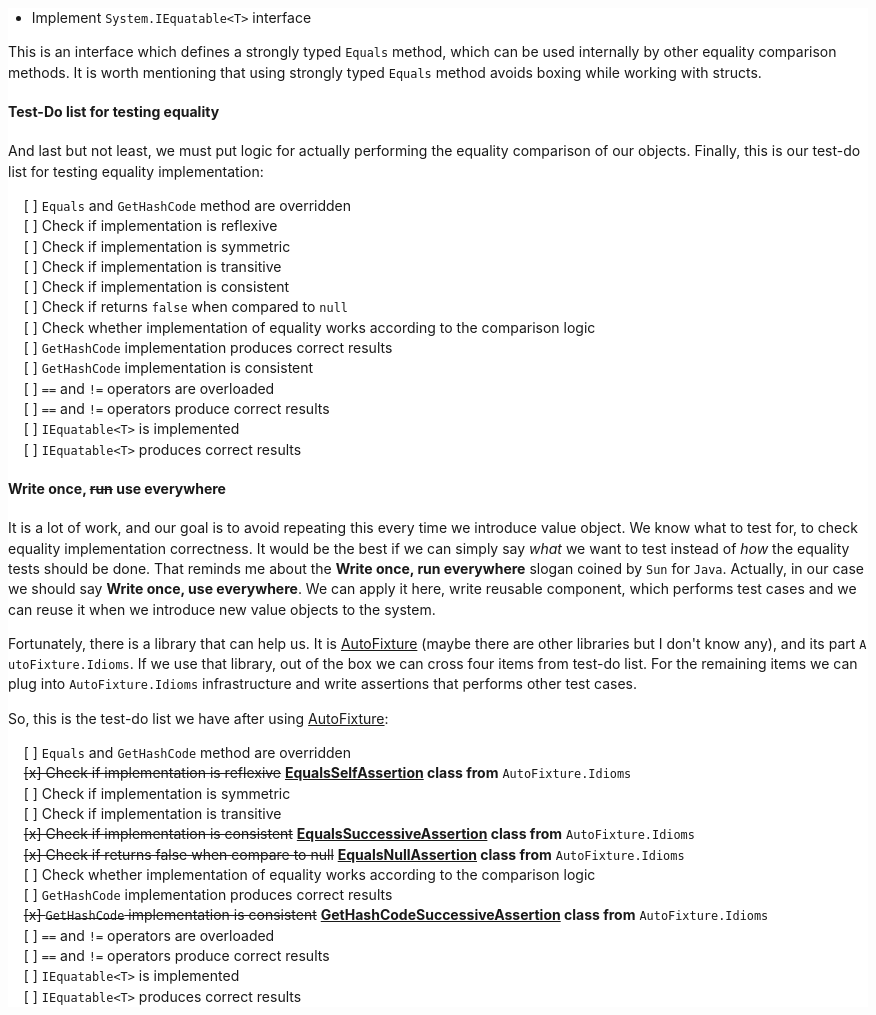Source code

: * Implement `System.IEquatable<T>` interface

This is an interface which defines a strongly typed `Equals` method, which can be used internally by other equality comparison methods. It is worth mentioning that using strongly typed `Equals` method avoids boxing while working with structs.

#### Test-Do list for testing equality

And last but not least, we must put logic for actually performing the equality comparison of our objects. Finally, this is our test-do list for testing equality implementation:

&nbsp;&nbsp;&nbsp;&nbsp;[ ] `Equals` and `GetHashCode` method are overridden<br/>
&nbsp;&nbsp;&nbsp;&nbsp;[ ] Check if implementation is reflexive <br/>
&nbsp;&nbsp;&nbsp;&nbsp;[ ] Check if implementation is symmetric<br/>
&nbsp;&nbsp;&nbsp;&nbsp;[ ] Check if implementation is transitive<br/>
&nbsp;&nbsp;&nbsp;&nbsp;[ ] Check if implementation is consistent<br/>
&nbsp;&nbsp;&nbsp;&nbsp;[ ] Check if returns `false` when compared to `null`<br/>
&nbsp;&nbsp;&nbsp;&nbsp;[ ] Check whether implementation of equality works according to the comparison logic<br/>
&nbsp;&nbsp;&nbsp;&nbsp;[ ] `GetHashCode` implementation produces correct results<br/>
&nbsp;&nbsp;&nbsp;&nbsp;[ ] `GetHashCode` implementation is consistent<br/>
&nbsp;&nbsp;&nbsp;&nbsp;[ ] `==` and `!=` operators are overloaded<br/>
&nbsp;&nbsp;&nbsp;&nbsp;[ ] `==` and `!=` operators produce correct results<br/>
&nbsp;&nbsp;&nbsp;&nbsp;[ ] `IEquatable<T>` is implemented<br/>
&nbsp;&nbsp;&nbsp;&nbsp;[ ] `IEquatable<T>` produces correct results<br/>

#### Write once, ~~run~~ use everywhere

It is a lot of work, and our goal is to avoid repeating this every time we introduce value object. We know what to test for, to check equality implementation correctness. It would be the best if we can simply say *what* we want to test instead of *how* the equality tests should be done. That reminds me about the **Write once, run everywhere** slogan coined by `Sun` for `Java`. Actually, in our case we should say **Write once, use everywhere**. We can apply it here, write reusable component, which performs test cases and we can reuse it when we introduce new value objects to the system.

Fortunately, there is a library that can help us. It is [AutoFixture](https://github.com/AutoFixture/AutoFixture) (maybe there are other libraries but I don't know any), and its part `AutoFixture.Idioms`. If we use that library, out of the box we can cross four items from test-do list. For the remaining items we can plug into `AutoFixture.Idioms` infrastructure and write assertions that performs other test cases.

So, this is the test-do list we have after using [AutoFixture](https://github.com/AutoFixture/AutoFixture):

&nbsp;&nbsp;&nbsp;&nbsp;[ ] `Equals` and `GetHashCode` method are overridden<br/>
&nbsp;&nbsp;&nbsp;&nbsp;~~[x] Check if implementation is reflexive~~ **[EqualsSelfAssertion](https://github.com/AutoFixture/AutoFixture/blob/master/Src/Idioms/EqualsSelfAssertion.cs) class from** `AutoFixture.Idioms`<br/>
&nbsp;&nbsp;&nbsp;&nbsp;[ ] Check if implementation is symmetric<br/>
&nbsp;&nbsp;&nbsp;&nbsp;[ ] Check if implementation is transitive<br/>
&nbsp;&nbsp;&nbsp;&nbsp;~~[x] Check if implementation is consistent~~ **[EqualsSuccessiveAssertion](https://github.com/AutoFixture/AutoFixture/blob/master/Src/Idioms/EqualsSuccessiveAssertion.cs) class from** `AutoFixture.Idioms`<br/>
&nbsp;&nbsp;&nbsp;&nbsp;~~[x] Check if returns false when compare to null~~ **[EqualsNullAssertion](https://github.com/AutoFixture/AutoFixture/blob/master/Src/Idioms/EqualsNullAssertion.cs) class from** `AutoFixture.Idioms`<br/>
&nbsp;&nbsp;&nbsp;&nbsp;[ ] Check whether implementation of equality works according to the comparison logic <br/>
&nbsp;&nbsp;&nbsp;&nbsp;[ ] `GetHashCode` implementation produces correct results<br/>
&nbsp;&nbsp;&nbsp;&nbsp;~~[x] `GetHashCode` implementation is consistent~~ **[GetHashCodeSuccessiveAssertion](https://github.com/AutoFixture/AutoFixture/blob/master/Src/Idioms/GetHashCodeSuccessiveAssertion.cs) class from** `AutoFixture.Idioms`<br/>
&nbsp;&nbsp;&nbsp;&nbsp;[ ] `==` and `!=` operators are overloaded <br/>
&nbsp;&nbsp;&nbsp;&nbsp;[ ] `==` and `!=` operators produce correct results<br/>
&nbsp;&nbsp;&nbsp;&nbsp;[ ] `IEquatable<T>` is implemented<br/>
&nbsp;&nbsp;&nbsp;&nbsp;[ ] `IEquatable<T>` produces correct results<br/>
========================
## REQUEST
In the listing above, locate the line containing "operators are overloaded<br/>" and the line containing "#### Write once, ~~run~~ use everywhere". Transcribe those two lines and everything between them, exactly as written.

## EXPECTED ANSWER
&nbsp;&nbsp;&nbsp;&nbsp;[ ] `==` and `!=` operators are overloaded<br/>
&nbsp;&nbsp;&nbsp;&nbsp;[ ] `==` and `!=` operators produce correct results<br/>
&nbsp;&nbsp;&nbsp;&nbsp;[ ] `IEquatable<T>` is implemented<br/>
&nbsp;&nbsp;&nbsp;&nbsp;[ ] `IEquatable<T>` produces correct results<br/>

#### Write once, ~~run~~ use everywhere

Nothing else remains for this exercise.